Since that time, however, the country has steadily slipped back into chaos, with recent attacks on aid workers causing many humanitarian groups to pull out, and survivors describing a growing practice of mass rape among the various armed groups and factions involved in the conflict.

Experience, therefore, shows that Francis cannot simply wave a magic wand and make global problems disappear, and neither can he necessarily bend electorates to his will.

Yet as a thought exercise, ponder this question: If you were living in a war-torn, suffering place right now and heard that a major world leader was scheduled to make a visit, which name would most inspire you with hope that something good might result?

Francis likely would do awfully well in that poll – and for a leader with no standing army, no national economy, and none of the other usual tools of “hard power,” that would seem to be a fairly striking result.

Ecclesiastical Relevance

In a sense, it seems almost silly to be gauging the ecclesiastical relevance of a pope. The Code of Canon Law in number 331 says of the pontiff, “By virtue of his office he possesses supreme, full, immediate, and universal ordinary power in the Church, which he is always able to exercise freely.”

By that standard, one might well ask: “If the pope – any pope – isn’t relevant for the Church, who on earth is?”

Yet, inevitably, some popes are more ecclesiastically relevant than others. Prior to the rise of modern communications in the 20th century, many Catholics around the world, perhaps a strong majority, knew precious little about the pope, and he certainly wasn’t usually what they would think about when they pondered “the Church.”

During the 20th century, popes have waxed and waned in terms of how much they configured the lay of the land in the Church.

St. Pope John Paul II was a toweringly charismatic man and a strong leader, for instance, but even in his day, plenty of debates went on in Catholicism that had little to do directly with him. Liturgy and the press for a “reform of the reform” in the 1990s was a good example, when the energy wasn’t really coming from the pontiff.

For most of that time, John Paul’s own personal liturgist was a progressive but his liturgy czar at the Vatican’s Congregation for Divine Worship was a strong conservative, allowing both sides in the debate often to claim the pope as sympathetic.

Today, however, there’s no question that every debate that matters, from Communion for the divorced and remarried to the possibility of women deacons and married priests, stems either directly from something Francis has said or done, or indirectly from the forces he’s set in motion. At times, it’s almost as if other senior figures in the Catholic hierarchy, including other senior Vatican officials, have gone into witness protection in terms of how invisible they can seem.

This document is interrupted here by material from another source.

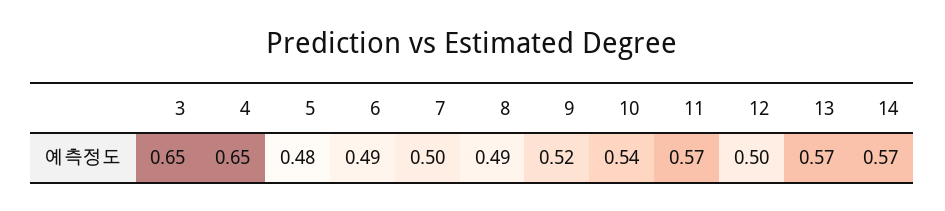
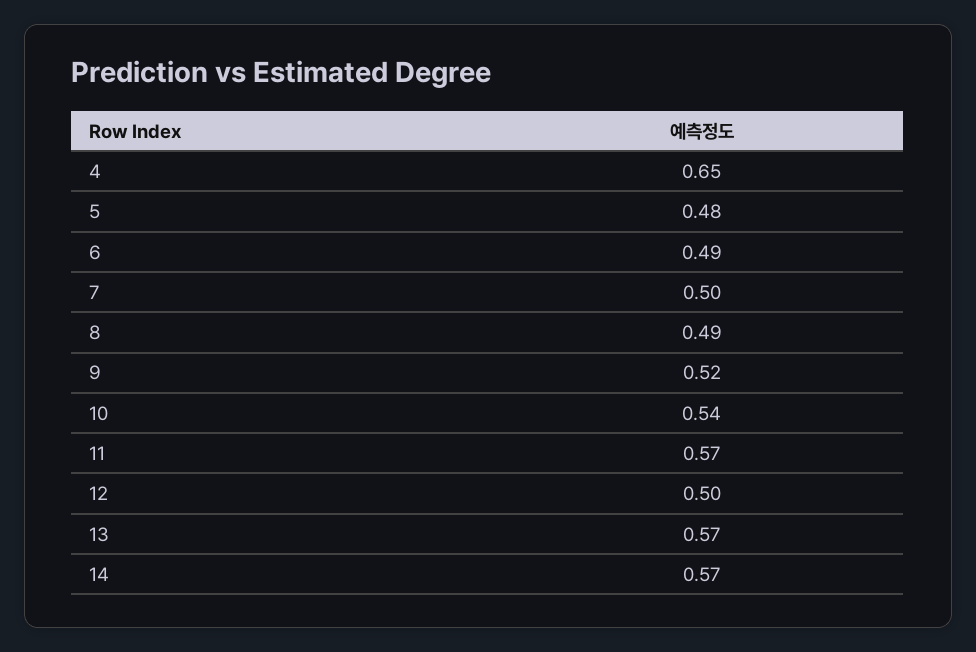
3: 0.65 -> none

Critics often say that’s because Francis has built a cult of personality around himself, and cowed dissenters into going quiet through the threat of reprisals. Fans, meanwhile, believe it’s because the pope’s vision is precisely what the Church needs, and read the electricity he always generates as confirmation he’s on the right path.

It’s perhaps instructive to make a comparison between Francis and the predecessor whom he plans to canonize later this year, Blessed Pope Paul VI. Paul was elected in 1963, which meant he’d been in office for about four years, just a little less time than Francis today, when the Beatles recorded their “Magical Mystery Tour” album, featuring the song “Fool on the Hill.”

The song contains these lyrics:

“His head in a cloud
The man with a foolish grin is talking perfectly loud
But nobody wants to hear him
They can see that he’s just a fool”

Paul McCartney later said he was thinking of Maharishi Mahesh Yogi, an Indian holy man who achieved a brief fame as a sort of chaplain to the Beatles. Some rock critics at the time, however, thought the song might be referring to Paul VI, who was popularly seen as isolated, out of touch, and not really taken seriously outside Vatican walls.

Perhaps the best stab at an objective evaluation of Francis right now is this: If the Beatles were to record “Fool on the Hill” today, it’s deeply unlikely anyone would think the reference is to the present pontiff.

“Revolution,” maybe, from the Beatles’ oeuvre, or “Long and Winding Road,” but definitely not a ballad about irrelevance.